Percutaneous with radiological monitoring gastrostomy (PRG) is indicated in amyotrophic lateral sclerosis (ALS) patients who present with symptomatic dysphagia, dehydration, body mass index <18.5kg/m2 or weight loss greater than 10%.1 The puncture site of choice for PRG insertion is located in the lower third of the stomach, equidistant between the greater and lesser curvature and lateral to the rectus muscle.2,3 In ALS patients with paresis or paralysis of the left hemidiaphragm, the stomach is secondarily elevated and may be located intrathoracic, which may make PRG difficult or even impossible to perform.2,4 When this complication occurs, other access routes may be used. Angled subcostal access is reserved for cases where the stomach is partially visible near the costal cartilage margin, while intercostal access is used when the stomach is not visible below the costal cartilage margin.3,4
Two male patients, aged 79 and 69 years, with a diagnosis of ALS were admitted in our hospital for performing PRG. The first patient was using non invasive ventilation (NIV) at home while the second patient did not yet meet ventilation criteria. Diaphragmatic ultrasound in both patients showed bilateral diaphragmatic atrophy and paresis with muscle thickness <2mm and diaphragmatic excursion after deep breathing <6mm. In both cases, even after the introduction of air into the stomach, the intrathoracic location of the stomach and subcostal occupation by colonic structures was evident, and it was therefore decided to apply NIV in pressure support ventilation mode (PSV) in the patient already ventilated at home and with continuous positive airway pressure (CPAP) in the patient who was not chronically ventilated, increasing in both cases the positive end-expiratory pressure (PEEP) to 14cmH2O. Fig. 1 shows the different location of the gastric chamber with and without ventilation, achieving a stomach descent of up to 8cm. After administration of local anaesthetic, 2 gastropexies were inserted into the abdominal wall, and the PRG catheter was then placed. Once adequate location and patency had been verified, the patients were weaned from ventilation. In both cases, the procedure passed without incident or subsequent complications, and feeding through the gastrostomy could begin 24h after the procedure.
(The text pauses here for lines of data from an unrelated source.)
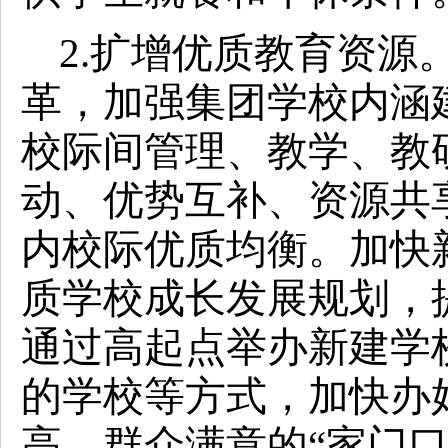
2.扩增优质教育资源
革，加强集团学校内涵
校际间管理、教学、教
动、优势互补、资源共
内校际优质均衡。
加快
质学校成长发展规划，
通过高起点举办新建学
的学校等方式，加快办
高、群众满意的“家门口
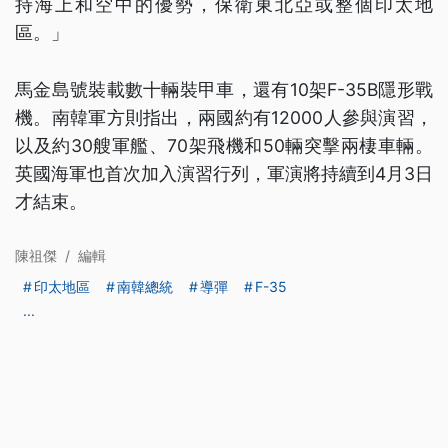
持海上和空中的優勢，保衛東北亞或整個印太地
區。」
馬金島號裝載數十輛裝甲車，還有10架F-35B隱形戰
機。南韓軍方則指出，兩國約有12000人參與演習，
以及約30艘軍艦、70架飛機和50輛突擊兩棲車輛。
英國海軍也首次加入演習行列，軍演將持續到4月3日
才結束。
陳祖傑
/
編輯
印太地區
南韓總統
導彈
F-35
...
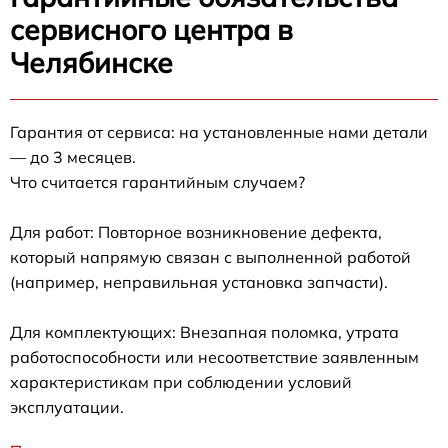
сервисного центра в
Челябинске
Гарантия от сервиса: на установленные нами детали
— до 3 месяцев.
Что считается гарантийным случаем?
Для работ: Повторное возникновение дефекта,
который напрямую связан с выполненной работой
(например, неправильная установка запчасти).
Для комплектующих: Внезапная поломка, утрата
работоспособности или несоответствие заявленным
характеристикам при соблюдении условий
эксплуатации.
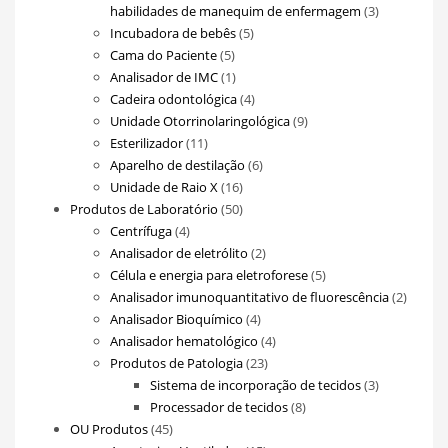
3
habilidades de manequim de enfermagem
3
5
produtos
Incubadora de bebês
5
5
produtos
Cama do Paciente
5
produtos
1
Analisador de IMC
1
produto
4
Cadeira odontológica
4
produtos
9
Unidade Otorrinolaringológica
9
11
produtos
Esterilizador
11
produtos
6
Aparelho de destilação
6
16
produtos
Unidade de Raio X
16
produtos
50
Produtos de Laboratório
50
4
produtos
Centrífuga
4
produtos
2
Analisador de eletrólito
2
produtos
5
Célula e energia para eletroforese
5
produtos
2
Analisador imunoquantitativo de fluorescência
2
4
produt
Analisador Bioquímico
4
produtos
4
Analisador hematológico
4
23
produtos
Produtos de Patologia
23
produtos
3
Sistema de incorporação de tecidos
3
8
produtos
Processador de tecidos
8
45
produtos
OU Produtos
45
Fluoroscopy images performed during the radiological percutaneous gastrostomy (PRG) procedure. In the image on the left, the left diaphragmatic dome is not visible due to the very cranial location, which was maintained after air insufflation (the vertical arrow shows the right diaphragm and the letter A shows the procedure syringe), The second image shows the descent of the stomach after ventilation of the patient with an end-expiratory pressure of 14cmH2O (see arrow).
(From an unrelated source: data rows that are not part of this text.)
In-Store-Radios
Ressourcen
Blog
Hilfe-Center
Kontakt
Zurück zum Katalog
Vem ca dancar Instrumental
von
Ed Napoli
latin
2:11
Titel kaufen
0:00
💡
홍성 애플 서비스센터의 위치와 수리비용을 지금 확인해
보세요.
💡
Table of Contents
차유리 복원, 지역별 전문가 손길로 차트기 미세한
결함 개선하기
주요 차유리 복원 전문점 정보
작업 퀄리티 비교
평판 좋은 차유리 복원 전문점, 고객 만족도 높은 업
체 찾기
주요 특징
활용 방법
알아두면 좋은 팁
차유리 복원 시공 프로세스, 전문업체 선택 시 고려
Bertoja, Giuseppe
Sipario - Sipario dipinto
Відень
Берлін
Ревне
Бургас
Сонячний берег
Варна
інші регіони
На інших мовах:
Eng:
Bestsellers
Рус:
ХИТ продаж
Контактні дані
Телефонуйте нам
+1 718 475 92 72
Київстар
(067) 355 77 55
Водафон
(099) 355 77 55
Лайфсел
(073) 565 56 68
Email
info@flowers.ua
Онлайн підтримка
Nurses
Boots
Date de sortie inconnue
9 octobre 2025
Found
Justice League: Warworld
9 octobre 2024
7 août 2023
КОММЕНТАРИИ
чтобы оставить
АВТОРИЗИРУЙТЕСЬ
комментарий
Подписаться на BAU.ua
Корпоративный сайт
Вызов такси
The main interest of the cases presented lies in the fact that there are no publications in the literature on the adjuvant indication of NIV to resolve the intrathoracic location of the stomach and facilitate subcostal access during PRG. By applying high PEEP, intrathoracic pressure is increased, which allows the descent of the diaphragm and consequently the abdominal viscera.
However, it should be noted that positive pressure ventilation has potentially harmful effects, the most important of which are on the patient's haemodynamics. Reducing venous return, decreasing cardiac output and systemic hypoperfusion are among the effects described.5
In view of the above, it is important to select well the patients to be treated with this technique. In conclusion, we believe that the use of NIV may be helpful during PRG in selected patients, although studies are needed to better evaluate the use and complications of the technique.
Conflict of InterestsThe authors state that they have no conflict of interests.